> _WHAT TO DO_
Give every entry below again, exactly as written, and skip the images.

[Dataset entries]
====
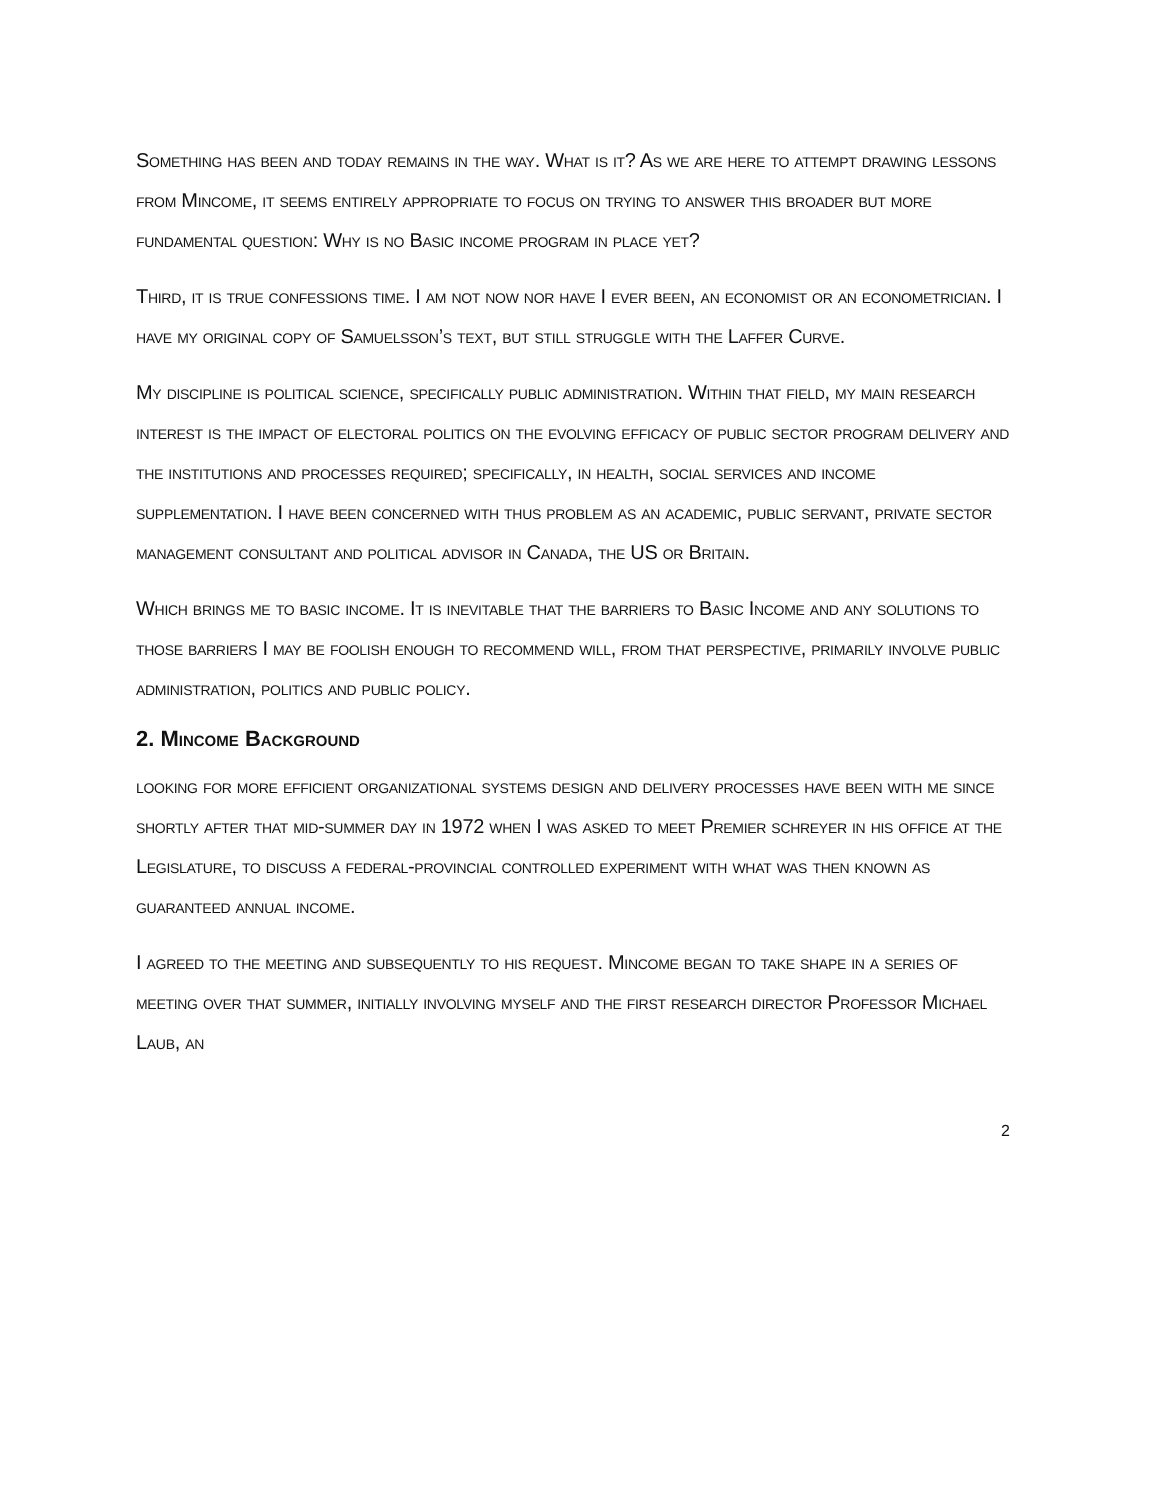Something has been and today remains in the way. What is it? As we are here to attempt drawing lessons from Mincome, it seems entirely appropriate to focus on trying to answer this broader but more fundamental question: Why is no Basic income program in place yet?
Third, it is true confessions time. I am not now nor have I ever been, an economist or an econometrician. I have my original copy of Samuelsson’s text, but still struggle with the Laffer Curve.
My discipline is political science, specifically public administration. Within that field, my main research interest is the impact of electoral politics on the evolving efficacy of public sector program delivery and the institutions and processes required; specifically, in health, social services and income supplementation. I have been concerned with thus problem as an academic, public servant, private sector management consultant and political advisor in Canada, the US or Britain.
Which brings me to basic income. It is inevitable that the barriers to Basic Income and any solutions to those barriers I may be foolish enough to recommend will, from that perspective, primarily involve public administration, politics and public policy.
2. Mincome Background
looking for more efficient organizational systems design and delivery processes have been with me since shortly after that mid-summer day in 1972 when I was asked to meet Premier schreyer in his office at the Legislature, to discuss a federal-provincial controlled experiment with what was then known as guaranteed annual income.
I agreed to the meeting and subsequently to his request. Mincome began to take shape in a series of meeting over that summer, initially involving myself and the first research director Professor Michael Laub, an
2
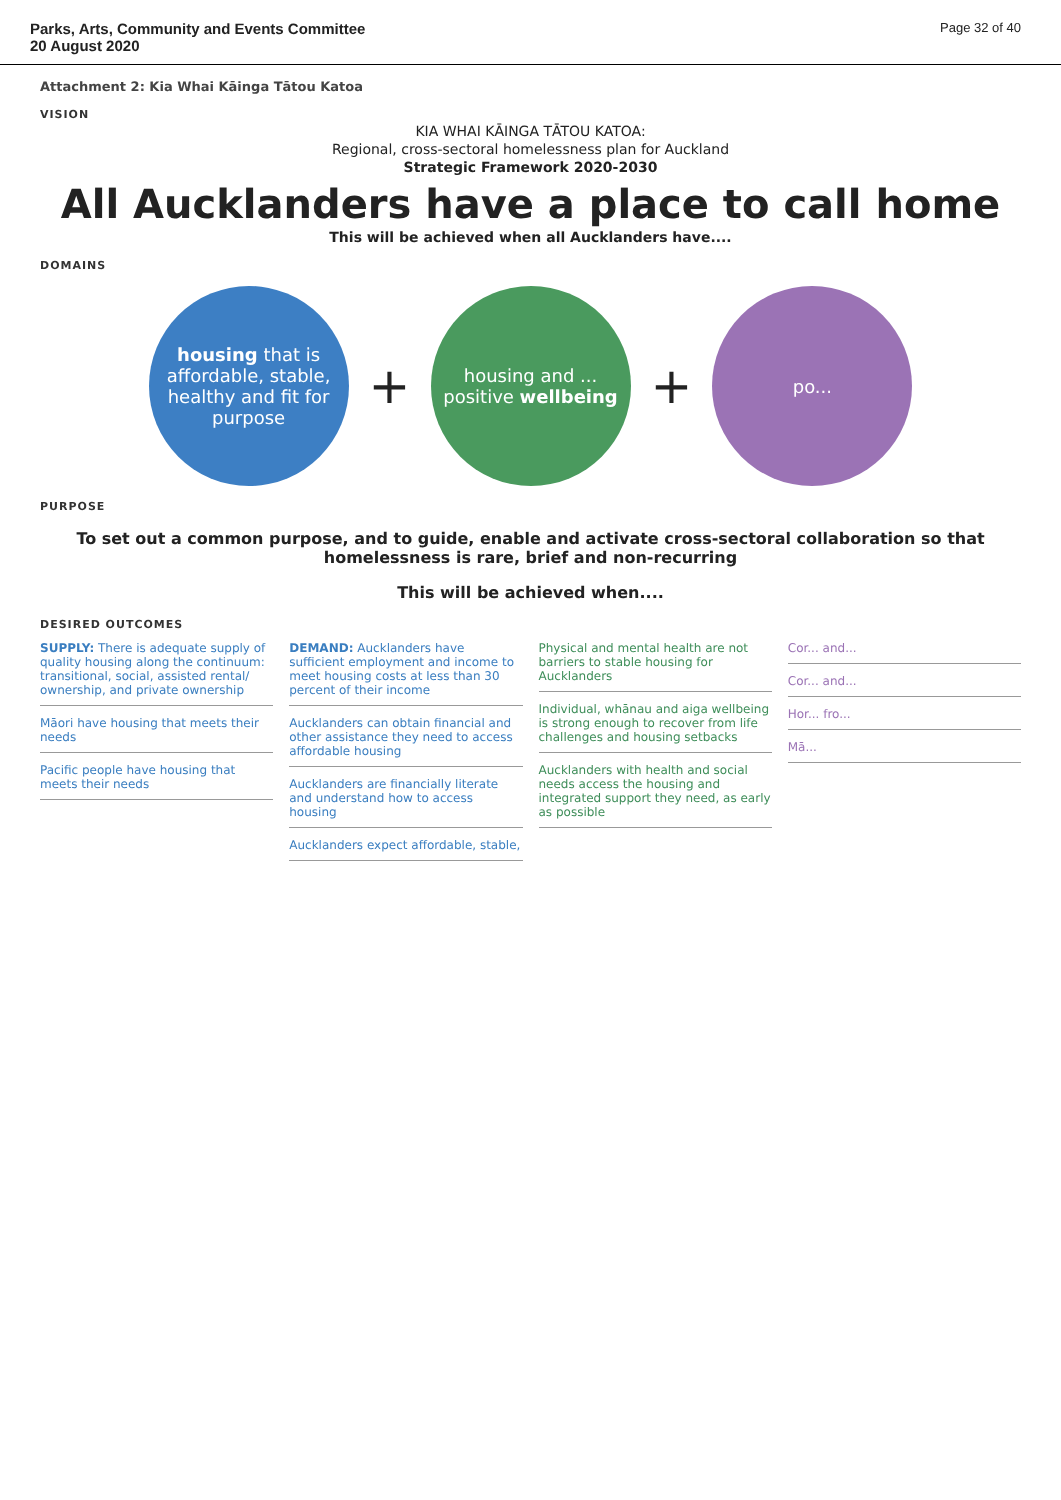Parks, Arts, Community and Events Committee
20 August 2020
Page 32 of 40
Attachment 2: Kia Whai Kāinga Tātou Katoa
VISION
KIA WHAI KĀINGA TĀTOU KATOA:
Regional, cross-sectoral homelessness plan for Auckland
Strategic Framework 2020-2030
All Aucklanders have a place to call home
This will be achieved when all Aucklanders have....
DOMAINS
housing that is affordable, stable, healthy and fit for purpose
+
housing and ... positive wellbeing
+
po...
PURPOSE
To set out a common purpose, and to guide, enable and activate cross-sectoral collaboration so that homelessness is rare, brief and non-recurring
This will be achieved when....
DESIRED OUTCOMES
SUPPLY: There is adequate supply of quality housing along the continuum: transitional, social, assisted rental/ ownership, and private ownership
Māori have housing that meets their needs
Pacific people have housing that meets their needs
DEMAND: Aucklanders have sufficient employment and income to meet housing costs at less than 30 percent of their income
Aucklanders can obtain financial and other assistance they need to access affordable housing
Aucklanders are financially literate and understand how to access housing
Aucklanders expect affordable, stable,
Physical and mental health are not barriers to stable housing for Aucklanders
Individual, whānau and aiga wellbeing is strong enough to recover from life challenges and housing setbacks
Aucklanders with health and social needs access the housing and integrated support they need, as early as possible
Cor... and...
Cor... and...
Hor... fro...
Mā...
====
> _OUTPUT FOR THIS EXERCISE_
Something has been and today remains in the way. What is it? As we are here to attempt drawing lessons from Mincome, it seems entirely appropriate to focus on trying to answer this broader but more fundamental question: Why is no Basic income program in place yet?
Third, it is true confessions time. I am not now nor have I ever been, an economist or an econometrician. I have my original copy of Samuelsson’s text, but still struggle with the Laffer Curve.
My discipline is political science, specifically public administration. Within that field, my main research interest is the impact of electoral politics on the evolving efficacy of public sector program delivery and the institutions and processes required; specifically, in health, social services and income supplementation. I have been concerned with thus problem as an academic, public servant, private sector management consultant and political advisor in Canada, the US or Britain.
Which brings me to basic income. It is inevitable that the barriers to Basic Income and any solutions to those barriers I may be foolish enough to recommend will, from that perspective, primarily involve public administration, politics and public policy.
2. Mincome Background
looking for more efficient organizational systems design and delivery processes have been with me since shortly after that mid-summer day in 1972 when I was asked to meet Premier schreyer in his office at the Legislature, to discuss a federal-provincial controlled experiment with what was then known as guaranteed annual income.
I agreed to the meeting and subsequently to his request. Mincome began to take shape in a series of meeting over that summer, initially involving myself and the first research director Professor Michael Laub, an
2
Parks, Arts, Community and Events Committee
20 August 2020
Page 32 of 40
Attachment 2: Kia Whai Kāinga Tātou Katoa
VISION
KIA WHAI KĀINGA TĀTOU KATOA:
Regional, cross-sectoral homelessness plan for Auckland
Strategic Framework 2020-2030
All Aucklanders have a place to call home
This will be achieved when all Aucklanders have....
DOMAINS
housing that is affordable, stable, healthy and fit for purpose
+
housing and ... positive wellbeing
+
po...
PURPOSE
To set out a common purpose, and to guide, enable and activate cross-sectoral collaboration so that homelessness is rare, brief and non-recurring
This will be achieved when....
DESIRED OUTCOMES
SUPPLY: There is adequate supply of quality housing along the continuum: transitional, social, assisted rental/ ownership, and private ownership
Māori have housing that meets their needs
Pacific people have housing that meets their needs
DEMAND: Aucklanders have sufficient employment and income to meet housing costs at less than 30 percent of their income
Aucklanders can obtain financial and other assistance they need to access affordable housing
Aucklanders are financially literate and understand how to access housing
Aucklanders expect affordable, stable,
Physical and mental health are not barriers to stable housing for Aucklanders
Individual, whānau and aiga wellbeing is strong enough to recover from life challenges and housing setbacks
Aucklanders with health and social needs access the housing and integrated support they need, as early as possible
Cor... and...
Cor... and...
Hor... fro...
Mā...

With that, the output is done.